Work to complete - Copy out every line from the one containing "还有两只丧尸蹦的明显比之前高了，已经蹦到隔壁单元的二楼墙上。" down through the one containing "El proyecto que", both included, reproducing each without any change.

Records supplied -
--- START ---
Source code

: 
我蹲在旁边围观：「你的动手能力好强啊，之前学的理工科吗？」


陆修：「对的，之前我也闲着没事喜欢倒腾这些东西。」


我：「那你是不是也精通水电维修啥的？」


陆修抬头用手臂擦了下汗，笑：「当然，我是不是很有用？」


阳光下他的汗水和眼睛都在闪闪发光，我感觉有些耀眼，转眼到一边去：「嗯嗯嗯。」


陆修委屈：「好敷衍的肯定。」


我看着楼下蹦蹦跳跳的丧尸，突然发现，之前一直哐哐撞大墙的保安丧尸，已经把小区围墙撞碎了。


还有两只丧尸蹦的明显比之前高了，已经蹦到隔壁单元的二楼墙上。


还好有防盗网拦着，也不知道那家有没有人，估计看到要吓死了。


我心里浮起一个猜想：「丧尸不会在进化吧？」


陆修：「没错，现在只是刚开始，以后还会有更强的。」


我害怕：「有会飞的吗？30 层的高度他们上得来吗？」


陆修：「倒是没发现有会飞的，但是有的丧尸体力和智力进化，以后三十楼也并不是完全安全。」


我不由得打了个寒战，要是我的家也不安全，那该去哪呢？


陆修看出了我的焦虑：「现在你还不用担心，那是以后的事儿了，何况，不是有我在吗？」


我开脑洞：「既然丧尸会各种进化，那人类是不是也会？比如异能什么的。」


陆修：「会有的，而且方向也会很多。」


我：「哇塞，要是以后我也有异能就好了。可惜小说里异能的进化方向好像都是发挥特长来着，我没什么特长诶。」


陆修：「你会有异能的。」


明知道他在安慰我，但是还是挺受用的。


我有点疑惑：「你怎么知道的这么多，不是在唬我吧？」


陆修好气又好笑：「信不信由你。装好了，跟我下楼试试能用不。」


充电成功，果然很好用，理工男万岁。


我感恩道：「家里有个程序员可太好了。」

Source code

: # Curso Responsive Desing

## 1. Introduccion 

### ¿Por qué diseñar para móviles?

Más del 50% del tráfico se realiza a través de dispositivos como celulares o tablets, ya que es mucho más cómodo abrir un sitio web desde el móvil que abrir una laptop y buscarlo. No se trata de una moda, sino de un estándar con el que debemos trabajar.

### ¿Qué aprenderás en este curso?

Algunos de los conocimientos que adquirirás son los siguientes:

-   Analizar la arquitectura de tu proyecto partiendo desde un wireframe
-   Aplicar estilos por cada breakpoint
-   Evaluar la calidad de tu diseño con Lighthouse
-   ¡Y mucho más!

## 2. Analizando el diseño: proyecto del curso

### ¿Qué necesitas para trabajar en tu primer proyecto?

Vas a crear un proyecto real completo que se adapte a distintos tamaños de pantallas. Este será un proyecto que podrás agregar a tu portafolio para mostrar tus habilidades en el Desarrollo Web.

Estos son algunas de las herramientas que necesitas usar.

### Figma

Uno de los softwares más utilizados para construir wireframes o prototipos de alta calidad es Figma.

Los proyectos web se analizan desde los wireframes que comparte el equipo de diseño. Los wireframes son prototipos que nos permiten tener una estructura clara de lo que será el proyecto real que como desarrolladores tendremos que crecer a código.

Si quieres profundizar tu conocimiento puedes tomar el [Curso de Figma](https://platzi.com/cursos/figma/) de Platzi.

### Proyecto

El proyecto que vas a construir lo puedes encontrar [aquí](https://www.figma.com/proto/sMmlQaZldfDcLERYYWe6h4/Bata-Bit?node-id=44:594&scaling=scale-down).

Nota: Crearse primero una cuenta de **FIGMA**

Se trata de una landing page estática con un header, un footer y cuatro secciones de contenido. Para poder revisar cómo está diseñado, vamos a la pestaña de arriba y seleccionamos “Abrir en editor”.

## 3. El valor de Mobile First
--- END ---
Completed exercise -
还有两只丧尸蹦的明显比之前高了，已经蹦到隔壁单元的二楼墙上。


还好有防盗网拦着，也不知道那家有没有人，估计看到要吓死了。


我心里浮起一个猜想：「丧尸不会在进化吧？」


陆修：「没错，现在只是刚开始，以后还会有更强的。」


我害怕：「有会飞的吗？30 层的高度他们上得来吗？」


陆修：「倒是没发现有会飞的，但是有的丧尸体力和智力进化，以后三十楼也并不是完全安全。」


我不由得打了个寒战，要是我的家也不安全，那该去哪呢？


陆修看出了我的焦虑：「现在你还不用担心，那是以后的事儿了，何况，不是有我在吗？」


我开脑洞：「既然丧尸会各种进化，那人类是不是也会？比如异能什么的。」


陆修：「会有的，而且方向也会很多。」


我：「哇塞，要是以后我也有异能就好了。可惜小说里异能的进化方向好像都是发挥特长来着，我没什么特长诶。」


陆修：「你会有异能的。」


明知道他在安慰我，但是还是挺受用的。


我有点疑惑：「你怎么知道的这么多，不是在唬我吧？」


陆修好气又好笑：「信不信由你。装好了，跟我下楼试试能用不。」


充电成功，果然很好用，理工男万岁。


我感恩道：「家里有个程序员可太好了。」

Source code

: # Curso Responsive Desing

## 1. Introduccion 

### ¿Por qué diseñar para móviles?

Más del 50% del tráfico se realiza a través de dispositivos como celulares o tablets, ya que es mucho más cómodo abrir un sitio web desde el móvil que abrir una laptop y buscarlo. No se trata de una moda, sino de un estándar con el que debemos trabajar.

### ¿Qué aprenderás en este curso?

Algunos de los conocimientos que adquirirás son los siguientes:

-   Analizar la arquitectura de tu proyecto partiendo desde un wireframe
-   Aplicar estilos por cada breakpoint
-   Evaluar la calidad de tu diseño con Lighthouse
-   ¡Y mucho más!

## 2. Analizando el diseño: proyecto del curso

### ¿Qué necesitas para trabajar en tu primer proyecto?

Vas a crear un proyecto real completo que se adapte a distintos tamaños de pantallas. Este será un proyecto que podrás agregar a tu portafolio para mostrar tus habilidades en el Desarrollo Web.

Estos son algunas de las herramientas que necesitas usar.

### Figma

Uno de los softwares más utilizados para construir wireframes o prototipos de alta calidad es Figma.

Los proyectos web se analizan desde los wireframes que comparte el equipo de diseño. Los wireframes son prototipos que nos permiten tener una estructura clara de lo que será el proyecto real que como desarrolladores tendremos que crecer a código.

Si quieres profundizar tu conocimiento puedes tomar el [Curso de Figma](https://platzi.com/cursos/figma/) de Platzi.

### Proyecto

El proyecto que vas a construir lo puedes encontrar [aquí](https://www.figma.com/proto/sMmlQaZldfDcLERYYWe6h4/Bata-Bit?node-id=44:594&scaling=scale-down).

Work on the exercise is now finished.